A LEADING Dorset head teacher is continuing to demand answers following controversy over this summer’s English GCSE results.

Twynham head Dr Terry Fish is among thousands of heads across the country pushing for grade boundaries changed at the last minute to be reinstated.

Students at schools across Dorset and Hampshire were devastated when they received lower than expected grades this August.

Many were unable to move forward with their studies as planned because they did not receive a vital C grade in English, one of the key requirements of most sixth form and college courses.

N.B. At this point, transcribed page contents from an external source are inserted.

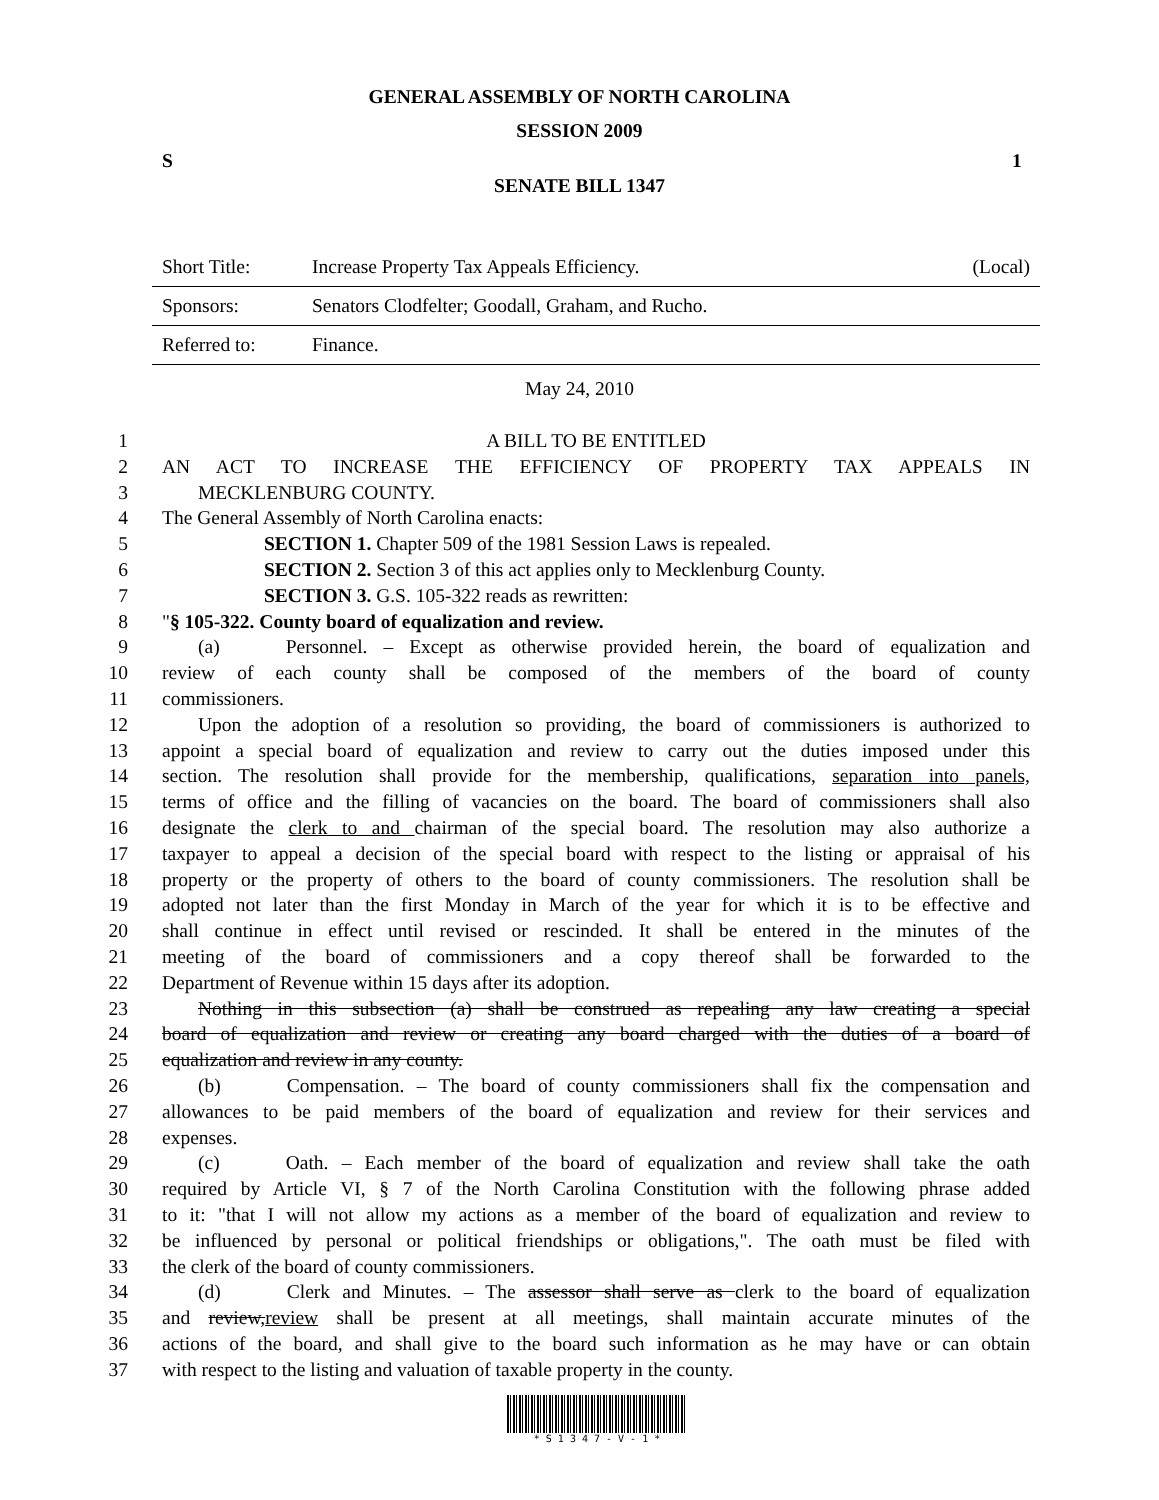GENERAL ASSEMBLY OF NORTH CAROLINA
SESSION 2009
S 1
SENATE BILL 1347
| Short Title: | Increase Property Tax Appeals Efficiency. | (Local) |
| Sponsors: | Senators Clodfelter; Goodall, Graham, and Rucho. | |
| Referred to: | Finance. | |
May 24, 2010
1 A BILL TO BE ENTITLED
2 AN ACT TO INCREASE THE EFFICIENCY OF PROPERTY TAX APPEALS IN
3 MECKLENBURG COUNTY.
4 The General Assembly of North Carolina enacts:
5 SECTION 1. Chapter 509 of the 1981 Session Laws is repealed.
6 SECTION 2. Section 3 of this act applies only to Mecklenburg County.
7 SECTION 3. G.S. 105-322 reads as rewritten:
8 "§ 105-322. County board of equalization and review.
9 (a) Personnel. – Except as otherwise provided herein, the board of equalization and
10 review of each county shall be composed of the members of the board of county
11 commissioners.
12 Upon the adoption of a resolution so providing, the board of commissioners is authorized to
13 appoint a special board of equalization and review to carry out the duties imposed under this
14 section. The resolution shall provide for the membership, qualifications, separation into panels,
15 terms of office and the filling of vacancies on the board. The board of commissioners shall also
16 designate the clerk to and chairman of the special board. The resolution may also authorize a
17 taxpayer to appeal a decision of the special board with respect to the listing or appraisal of his
18 property or the property of others to the board of county commissioners. The resolution shall be
19 adopted not later than the first Monday in March of the year for which it is to be effective and
20 shall continue in effect until revised or rescinded. It shall be entered in the minutes of the
21 meeting of the board of commissioners and a copy thereof shall be forwarded to the
22 Department of Revenue within 15 days after its adoption.
23 Nothing in this subsection (a) shall be construed as repealing any law creating a special
24 board of equalization and review or creating any board charged with the duties of a board of
25 equalization and review in any county.
26 (b) Compensation. – The board of county commissioners shall fix the compensation and
27 allowances to be paid members of the board of equalization and review for their services and
28 expenses.
29 (c) Oath. – Each member of the board of equalization and review shall take the oath
30 required by Article VI, § 7 of the North Carolina Constitution with the following phrase added
31 to it: "that I will not allow my actions as a member of the board of equalization and review to
32 be influenced by personal or political friendships or obligations,". The oath must be filed with
33 the clerk of the board of county commissioners.
34 (d) Clerk and Minutes. – The assessor shall serve as clerk to the board of equalization
35 and review,review shall be present at all meetings, shall maintain accurate minutes of the
36 actions of the board, and shall give to the board such information as he may have or can obtain
37 with respect to the listing and valuation of taxable property in the county.
* S 1 3 4 7 - V - 1 *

Now he and others have written to the chief executive of exams regulator Ofqual, Glenys Stacey, asking her to explain why GCSE results were downgraded this summer.

He told the Daily Echo: “When you have been a teacher for a long time you have a strong sense of what is right and wrong – I have a strong feeling that something wrong has happened here.

“We want students to get the results they deserve. There is a legal challenge going on but the government is carrying on as if nothing is happening.”

In the letter, he urged Mrs Stacey to provide evidence of why assessments were “so savagely” marked down and added: “I feel that your stance in blaming teachers is not only disingenuous but is also incorrect.”

Ofqual’s final report into the issue concluded the pressure on schools to get good GCSE grades had led to over-generous marking of coursework by teachers.